═══ Data records

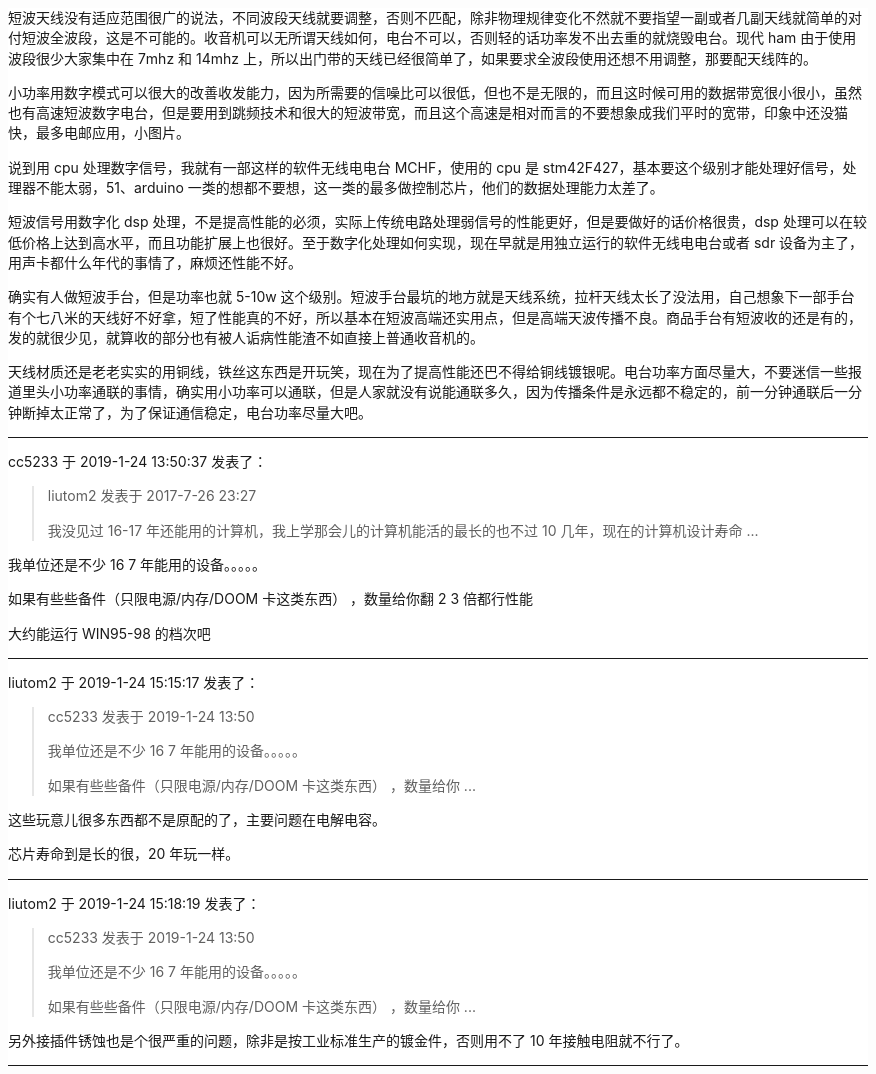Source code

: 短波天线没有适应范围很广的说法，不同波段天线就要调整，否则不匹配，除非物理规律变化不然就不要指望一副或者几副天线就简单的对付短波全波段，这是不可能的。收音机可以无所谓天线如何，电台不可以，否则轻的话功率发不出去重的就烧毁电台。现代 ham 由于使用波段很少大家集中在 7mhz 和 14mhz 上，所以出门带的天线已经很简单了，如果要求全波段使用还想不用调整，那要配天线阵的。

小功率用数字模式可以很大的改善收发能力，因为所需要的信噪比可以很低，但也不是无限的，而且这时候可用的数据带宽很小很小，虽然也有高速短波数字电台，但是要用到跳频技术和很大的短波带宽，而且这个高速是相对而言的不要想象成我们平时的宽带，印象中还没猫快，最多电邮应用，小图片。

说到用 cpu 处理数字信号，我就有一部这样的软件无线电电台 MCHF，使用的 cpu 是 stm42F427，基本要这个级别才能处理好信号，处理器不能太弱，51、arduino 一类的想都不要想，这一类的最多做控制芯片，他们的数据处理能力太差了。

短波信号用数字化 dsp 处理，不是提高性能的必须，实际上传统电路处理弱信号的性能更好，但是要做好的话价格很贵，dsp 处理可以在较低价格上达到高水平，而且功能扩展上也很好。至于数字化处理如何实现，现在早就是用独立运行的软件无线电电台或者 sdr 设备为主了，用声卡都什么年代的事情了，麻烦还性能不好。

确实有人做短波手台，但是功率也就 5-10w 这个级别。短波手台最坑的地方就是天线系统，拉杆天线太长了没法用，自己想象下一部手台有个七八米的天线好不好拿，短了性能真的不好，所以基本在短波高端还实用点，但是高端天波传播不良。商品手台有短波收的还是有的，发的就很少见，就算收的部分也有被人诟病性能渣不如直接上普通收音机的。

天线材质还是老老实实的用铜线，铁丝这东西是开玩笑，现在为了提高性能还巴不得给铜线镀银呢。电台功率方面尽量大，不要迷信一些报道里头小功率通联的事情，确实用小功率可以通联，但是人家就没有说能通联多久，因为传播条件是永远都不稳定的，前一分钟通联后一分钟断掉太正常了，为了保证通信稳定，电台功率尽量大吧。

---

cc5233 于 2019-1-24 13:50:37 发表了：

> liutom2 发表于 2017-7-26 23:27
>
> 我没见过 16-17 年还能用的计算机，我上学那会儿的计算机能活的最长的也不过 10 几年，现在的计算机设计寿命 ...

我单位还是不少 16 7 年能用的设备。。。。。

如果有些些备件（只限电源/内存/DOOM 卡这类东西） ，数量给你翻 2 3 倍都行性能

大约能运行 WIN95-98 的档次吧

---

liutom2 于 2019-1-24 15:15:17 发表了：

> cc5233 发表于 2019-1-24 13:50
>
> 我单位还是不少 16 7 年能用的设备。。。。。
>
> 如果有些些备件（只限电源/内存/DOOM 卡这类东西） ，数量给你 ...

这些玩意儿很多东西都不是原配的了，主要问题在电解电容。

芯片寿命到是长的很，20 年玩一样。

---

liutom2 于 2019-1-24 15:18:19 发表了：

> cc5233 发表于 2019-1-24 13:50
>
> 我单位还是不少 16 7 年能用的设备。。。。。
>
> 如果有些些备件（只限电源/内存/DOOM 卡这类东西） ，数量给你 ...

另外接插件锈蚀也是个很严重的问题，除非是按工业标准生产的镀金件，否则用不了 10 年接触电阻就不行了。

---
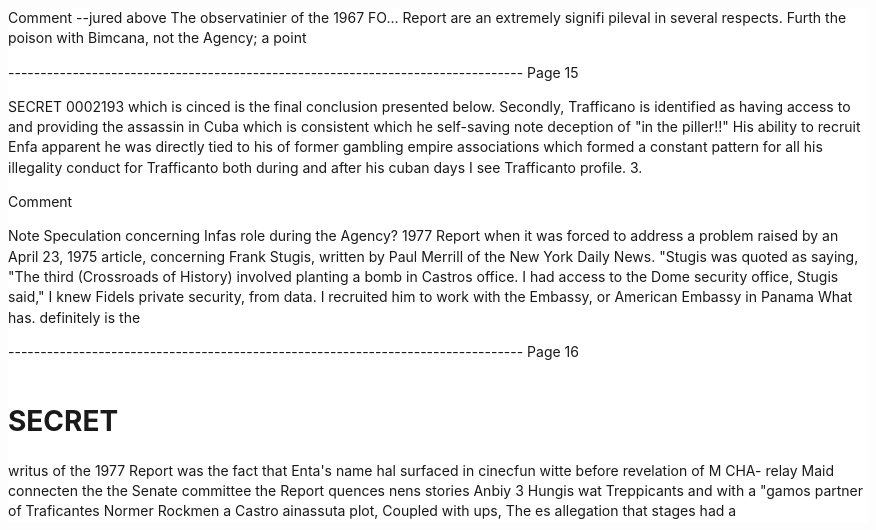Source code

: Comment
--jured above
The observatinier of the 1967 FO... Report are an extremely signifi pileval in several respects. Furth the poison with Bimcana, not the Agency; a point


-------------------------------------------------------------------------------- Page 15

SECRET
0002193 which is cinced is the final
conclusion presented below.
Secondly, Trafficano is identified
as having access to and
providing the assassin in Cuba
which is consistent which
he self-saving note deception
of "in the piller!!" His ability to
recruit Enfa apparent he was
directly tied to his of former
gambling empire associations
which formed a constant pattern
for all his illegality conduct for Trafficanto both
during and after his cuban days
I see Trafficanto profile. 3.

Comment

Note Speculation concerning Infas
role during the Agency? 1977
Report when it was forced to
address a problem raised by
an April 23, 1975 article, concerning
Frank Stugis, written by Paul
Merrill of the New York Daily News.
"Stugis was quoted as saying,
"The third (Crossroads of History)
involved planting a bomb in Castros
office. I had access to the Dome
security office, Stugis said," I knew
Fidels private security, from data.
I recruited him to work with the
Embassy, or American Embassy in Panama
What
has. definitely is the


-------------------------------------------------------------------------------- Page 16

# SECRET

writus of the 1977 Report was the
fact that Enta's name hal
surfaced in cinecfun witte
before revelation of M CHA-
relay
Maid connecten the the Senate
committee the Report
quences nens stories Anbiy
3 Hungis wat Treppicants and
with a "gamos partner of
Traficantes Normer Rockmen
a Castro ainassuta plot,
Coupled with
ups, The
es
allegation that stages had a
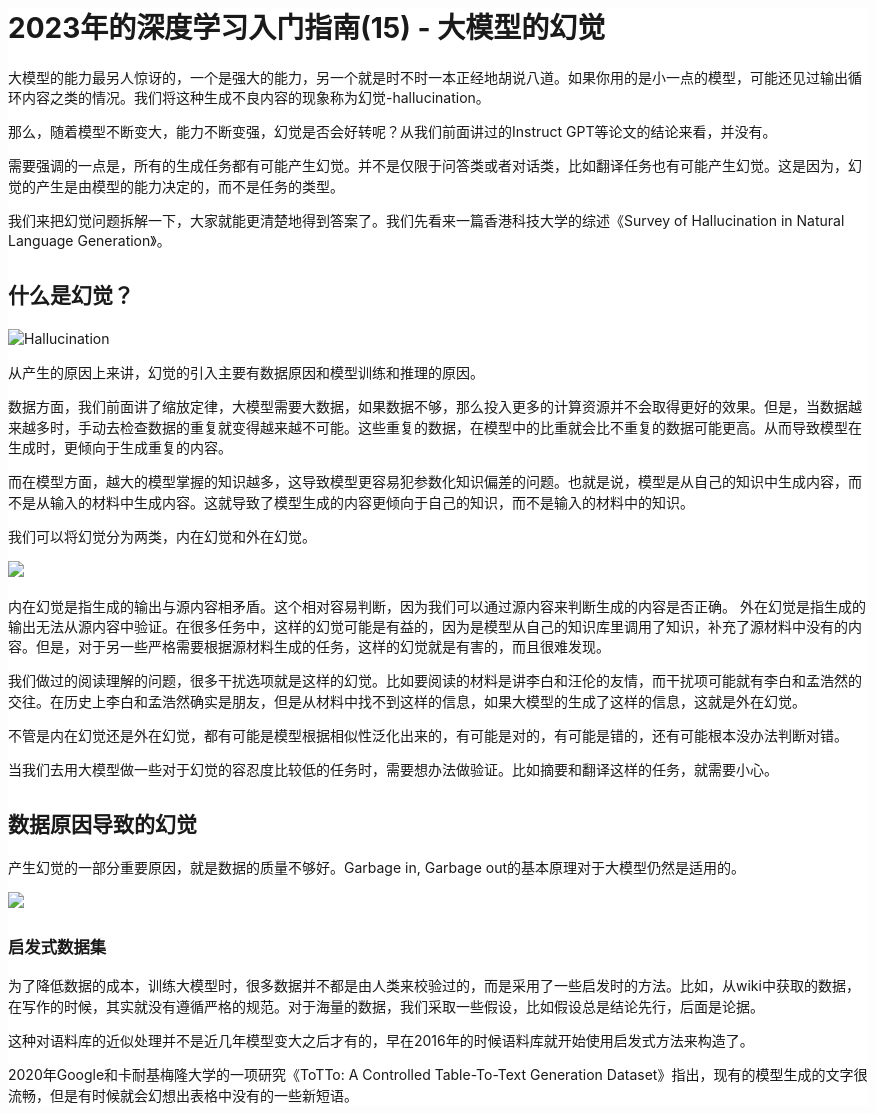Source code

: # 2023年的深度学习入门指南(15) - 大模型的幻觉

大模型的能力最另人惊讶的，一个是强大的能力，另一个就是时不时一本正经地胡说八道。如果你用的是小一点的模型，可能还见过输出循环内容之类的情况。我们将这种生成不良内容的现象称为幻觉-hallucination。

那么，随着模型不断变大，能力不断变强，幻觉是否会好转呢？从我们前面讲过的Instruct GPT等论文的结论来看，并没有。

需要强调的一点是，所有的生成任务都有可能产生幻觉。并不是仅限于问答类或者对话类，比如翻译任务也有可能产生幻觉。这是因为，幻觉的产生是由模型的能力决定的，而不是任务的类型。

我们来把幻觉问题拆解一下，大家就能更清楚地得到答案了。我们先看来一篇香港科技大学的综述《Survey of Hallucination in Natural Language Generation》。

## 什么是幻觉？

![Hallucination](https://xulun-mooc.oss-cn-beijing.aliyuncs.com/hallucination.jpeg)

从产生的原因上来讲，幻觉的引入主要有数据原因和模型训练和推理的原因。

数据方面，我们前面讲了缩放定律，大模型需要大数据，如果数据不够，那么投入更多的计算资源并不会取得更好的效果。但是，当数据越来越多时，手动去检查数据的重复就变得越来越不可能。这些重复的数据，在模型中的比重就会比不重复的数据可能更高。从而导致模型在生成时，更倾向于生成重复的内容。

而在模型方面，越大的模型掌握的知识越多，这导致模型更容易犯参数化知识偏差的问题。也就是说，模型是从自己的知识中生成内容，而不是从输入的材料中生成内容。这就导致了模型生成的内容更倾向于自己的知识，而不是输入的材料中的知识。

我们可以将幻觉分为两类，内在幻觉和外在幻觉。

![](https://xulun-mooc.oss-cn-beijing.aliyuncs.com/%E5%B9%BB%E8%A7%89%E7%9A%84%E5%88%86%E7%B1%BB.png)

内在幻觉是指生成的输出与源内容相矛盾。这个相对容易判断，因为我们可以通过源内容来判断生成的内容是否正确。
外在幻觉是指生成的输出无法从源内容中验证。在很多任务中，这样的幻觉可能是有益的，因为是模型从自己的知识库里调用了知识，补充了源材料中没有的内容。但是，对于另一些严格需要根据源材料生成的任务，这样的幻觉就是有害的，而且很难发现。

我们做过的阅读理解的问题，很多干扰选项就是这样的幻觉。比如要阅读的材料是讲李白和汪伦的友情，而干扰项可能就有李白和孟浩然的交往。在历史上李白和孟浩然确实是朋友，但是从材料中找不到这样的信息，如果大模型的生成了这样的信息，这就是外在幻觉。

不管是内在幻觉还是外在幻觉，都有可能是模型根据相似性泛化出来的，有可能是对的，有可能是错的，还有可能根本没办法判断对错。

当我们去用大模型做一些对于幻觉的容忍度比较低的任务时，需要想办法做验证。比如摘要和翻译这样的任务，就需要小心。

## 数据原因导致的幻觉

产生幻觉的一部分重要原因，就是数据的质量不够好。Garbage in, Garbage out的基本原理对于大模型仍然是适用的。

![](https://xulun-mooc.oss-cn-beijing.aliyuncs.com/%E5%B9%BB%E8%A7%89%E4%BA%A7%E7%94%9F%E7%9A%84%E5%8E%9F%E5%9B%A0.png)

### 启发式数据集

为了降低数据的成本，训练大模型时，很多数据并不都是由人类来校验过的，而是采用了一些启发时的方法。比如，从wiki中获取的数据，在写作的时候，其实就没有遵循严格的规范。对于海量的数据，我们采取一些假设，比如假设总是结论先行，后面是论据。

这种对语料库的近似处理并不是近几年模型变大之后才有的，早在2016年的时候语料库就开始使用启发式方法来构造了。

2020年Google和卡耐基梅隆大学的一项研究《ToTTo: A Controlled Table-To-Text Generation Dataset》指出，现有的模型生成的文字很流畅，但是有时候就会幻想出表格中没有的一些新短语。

══════

Exercise prompt
Format the lines from the one containing "产生幻觉的一部分重要原因，就是数据的质量不够好。Garbage in, Garbage" through the end of the items as a JSON list of strings, with one string per line and blank lines omitted.

Exercise solution
[
  "产生幻觉的一部分重要原因，就是数据的质量不够好。Garbage in, Garbage out的基本原理对于大模型仍然是适用的。",
  "![](https://xulun-mooc.oss-cn-beijing.aliyuncs.com/%E5%B9%BB%E8%A7%89%E4%BA%A7%E7%94%9F%E7%9A%84%E5%8E%9F%E5%9B%A0.png)",
  "### 启发式数据集",
  "为了降低数据的成本，训练大模型时，很多数据并不都是由人类来校验过的，而是采用了一些启发时的方法。比如，从wiki中获取的数据，在写作的时候，其实就没有遵循严格的规范。对于海量的数据，我们采取一些假设，比如假设总是结论先行，后面是论据。",
  "这种对语料库的近似处理并不是近几年模型变大之后才有的，早在2016年的时候语料库就开始使用启发式方法来构造了。",
  "2020年Google和卡耐基梅隆大学的一项研究《ToTTo: A Controlled Table-To-Text Generation Dataset》指出，现有的模型生成的文字很流畅，但是有时候就会幻想出表格中没有的一些新短语。"
]